» WHAT TO WORK ON
Rewrite the lines of every entry with "scientific name" replaced by "species name", changing nothing else. Leave the pictures out.

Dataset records

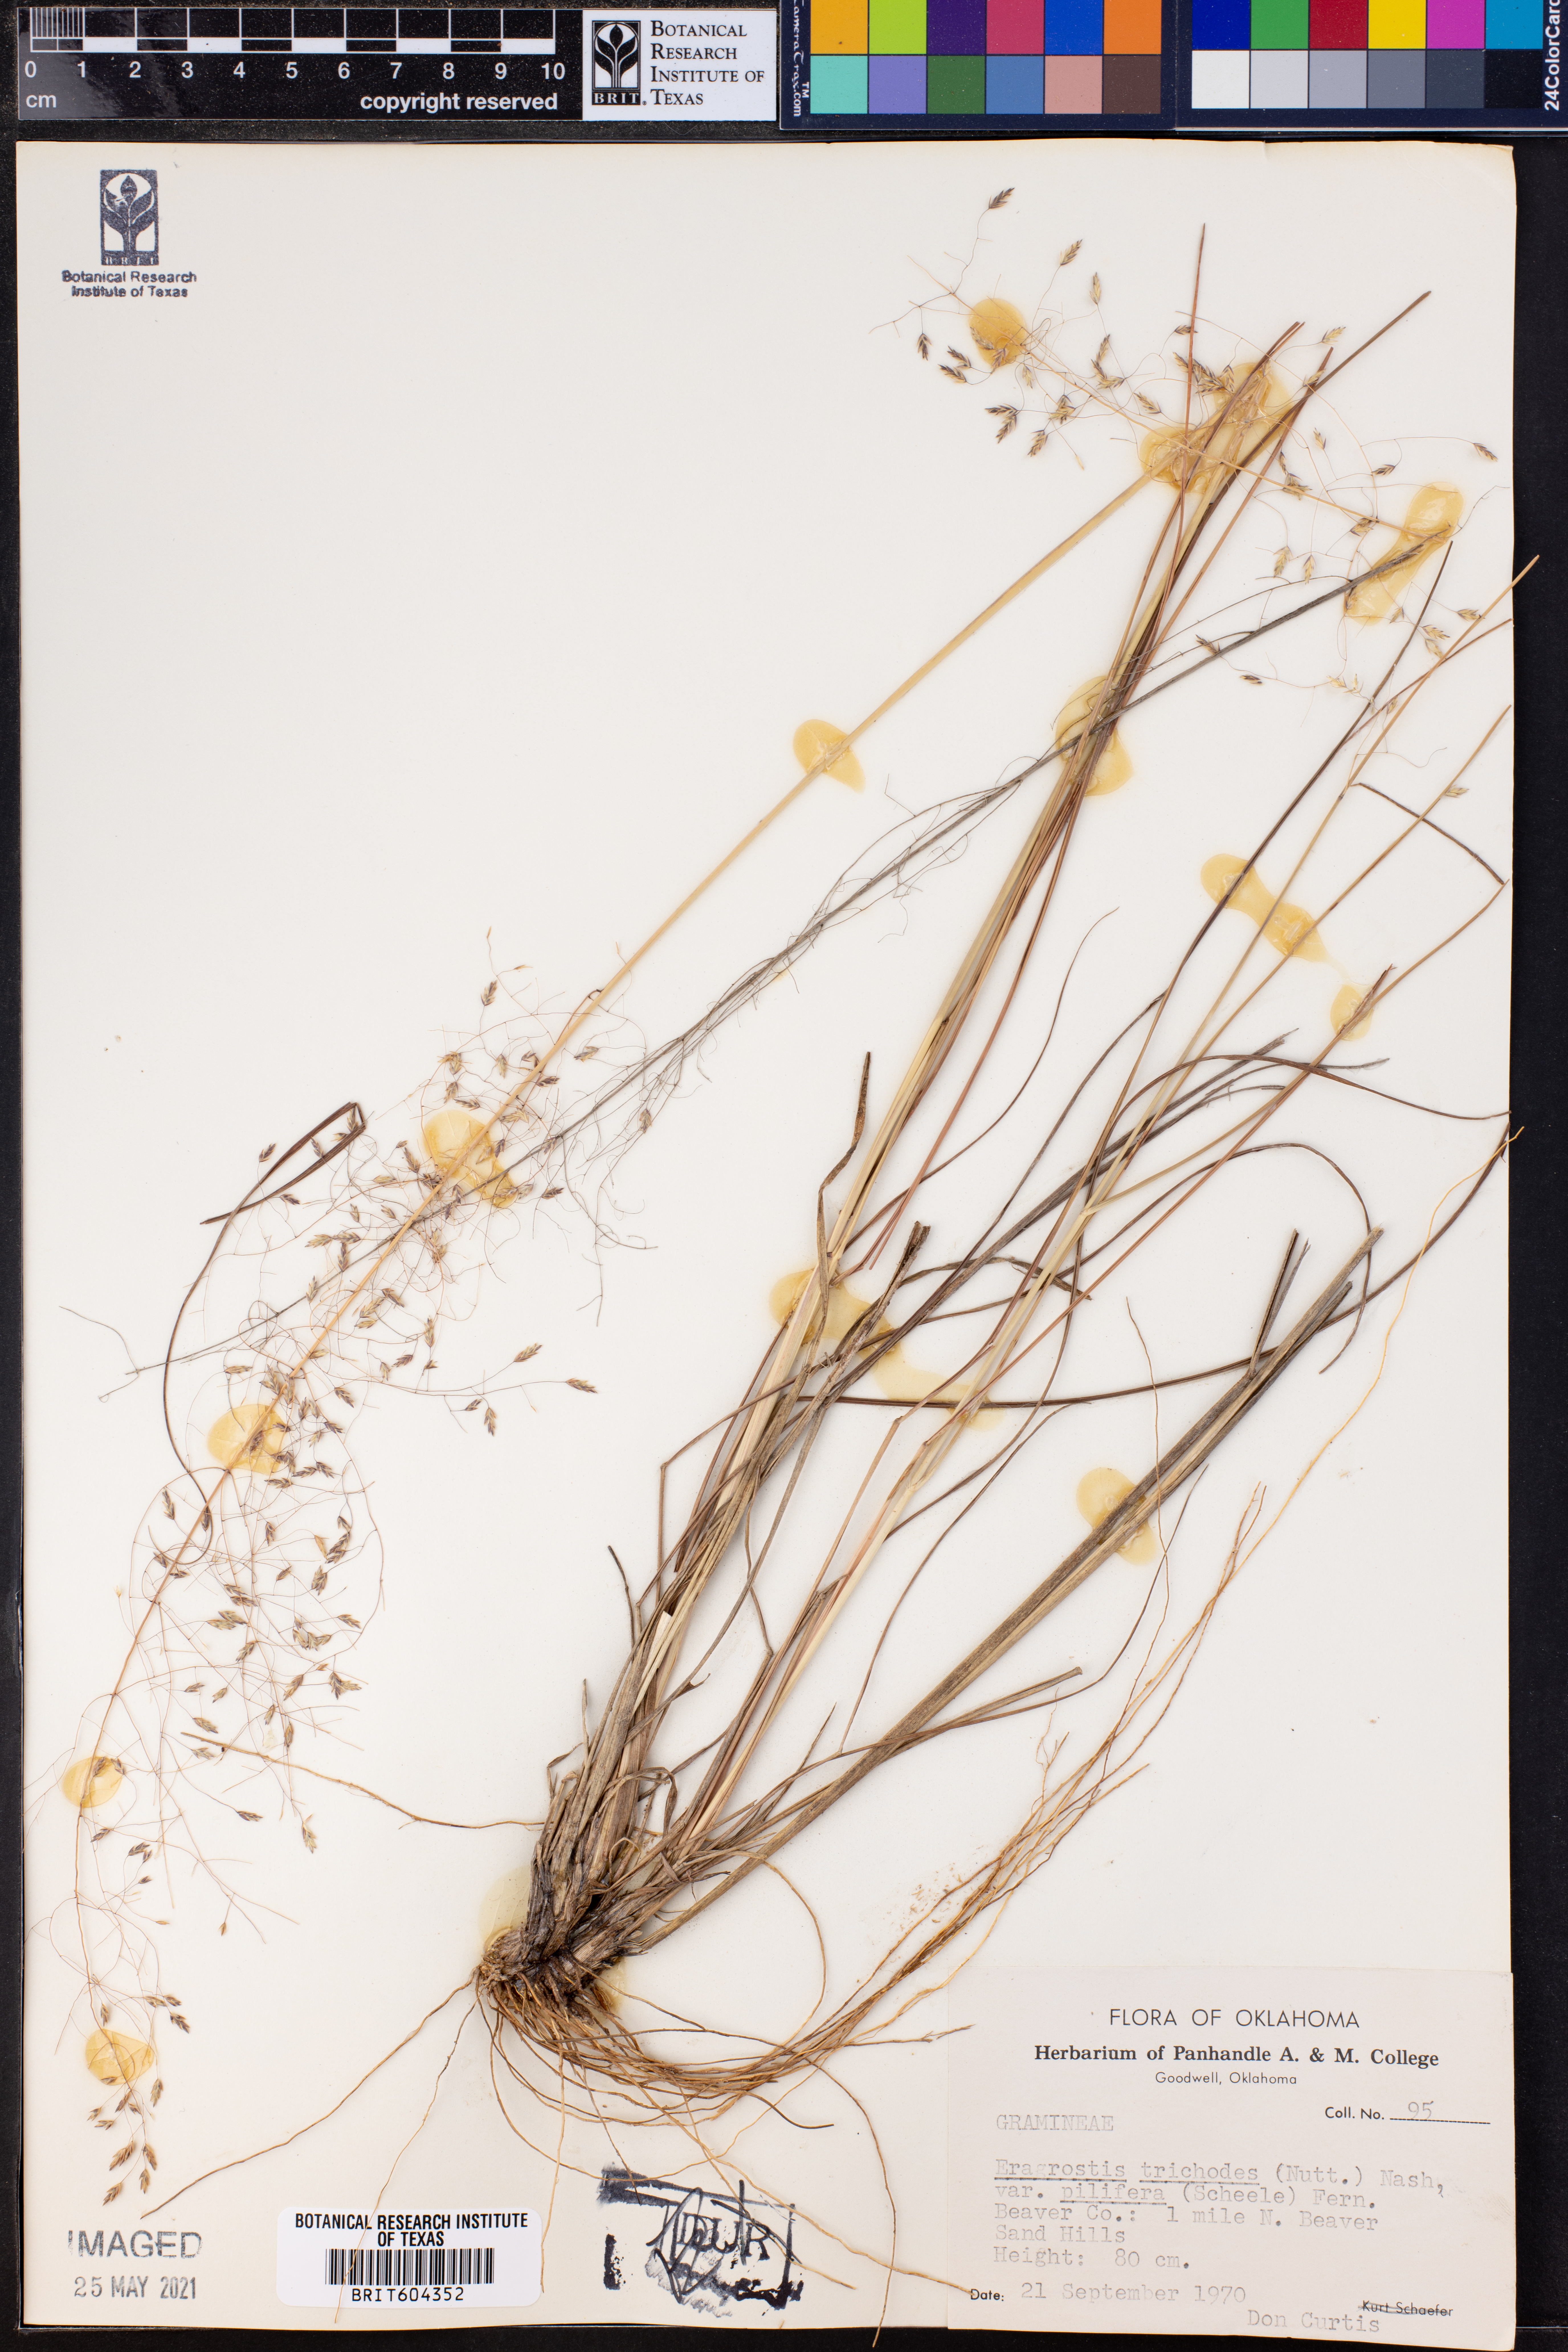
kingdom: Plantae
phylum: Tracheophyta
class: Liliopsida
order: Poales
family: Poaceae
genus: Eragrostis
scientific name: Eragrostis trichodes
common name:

» RESULT FOR THIS TASK
kingdom: Plantae
phylum: Tracheophyta
class: Liliopsida
order: Poales
family: Poaceae
genus: Eragrostis
species name: Eragrostis trichodes
common name:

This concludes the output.